Having tea with my uncle on a Thursday evening, we recalled how Thursday was my grandmother’s shopping day. Each day through the week she would add items to her shopping list and on Thursday mornings she would phone the small Co-op store in Long Sutton. It had never occurred to me how she had shopped for things not stocked at the Co-op. “Do you remember the Great Universal Stores catalogue?” asked my uncle, I did when he reminded me. It was a huge catalogue from which you could order almost anything.
Many people of a certain age will remember mail order catalogues. Enterprising individuals would keep the catalogues, take the orders and collect the money; their reward would have been a small commission. The fact that their dealings would normally have been with family, friends and neighbours presumably ensured that defaults on payments were not common, but there must have been serious strains on friendships when payments fell into arrears.
The catalogues rarely had anything that might not have been bought in stores in a good-sized town and their prices probably were probably higher than the prices that might have been paid in the high street, the difference was that they allowed payments over months, twenty weeks, or forty weeks, or more.
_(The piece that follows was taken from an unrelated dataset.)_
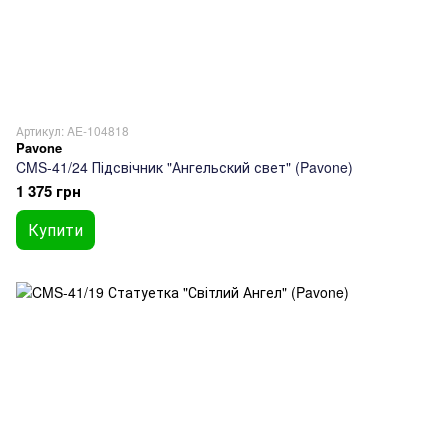
Артикул: AE-104818
Pavone
CMS-41/24 Підсвічник "Ангельский свет" (Pavone)
1 375 грн
Купити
In a high street store the only items that did not require an immediate payment were the sort of thing that you bought on hire purchase, televisions, washing machines and the like, and hire purchase came with interest payments.
Hire purchase came with the threat of repossession if you did not keep up the payment of the instalments so, naturally, you could not have bought clothes, or many of the other things in the catalogues, on HP. The catalogues were successors to the door-to-door salesmen with their suitcases of clothes and household goods for which the repayments were collected week by week.
If you analysed the customers of the travelling salesmen and compared them with those who bought large items and paid instalments on hire purchase, or those who chose things from the mail order catalogues, the common thread was that even when goods were advertised at 0% interest, purchasers often paid dearly through significantly higher prices. The choice of paying for things over many weeks or months came at a high premium.
Perhaps it was just a matter of convenience that my grandmother used the GUS catalogue over decades, it is hard to imagine how much it cost her all through those years.
Sears started out as a mail order catalogue company which sold anything and everything. It went through a stage as a high street store, dropped the catalogue and has had its lunch eaten by Amazon, a digital catalogue company.
I remember visiting Canada for the first time twenty years ago and a lady talking of how much the arrival of the Sears catalogue had meant to families out on the prairies.
The Credit Unions solved many of those problems but like with food banks the current system would prefer to protect banks and their virtual money rather than the poor.
The Credit Union movement has never become established here in England – poorer people still pay huge prices over weeks and months for things that more affluent people buy at a fraction of the price.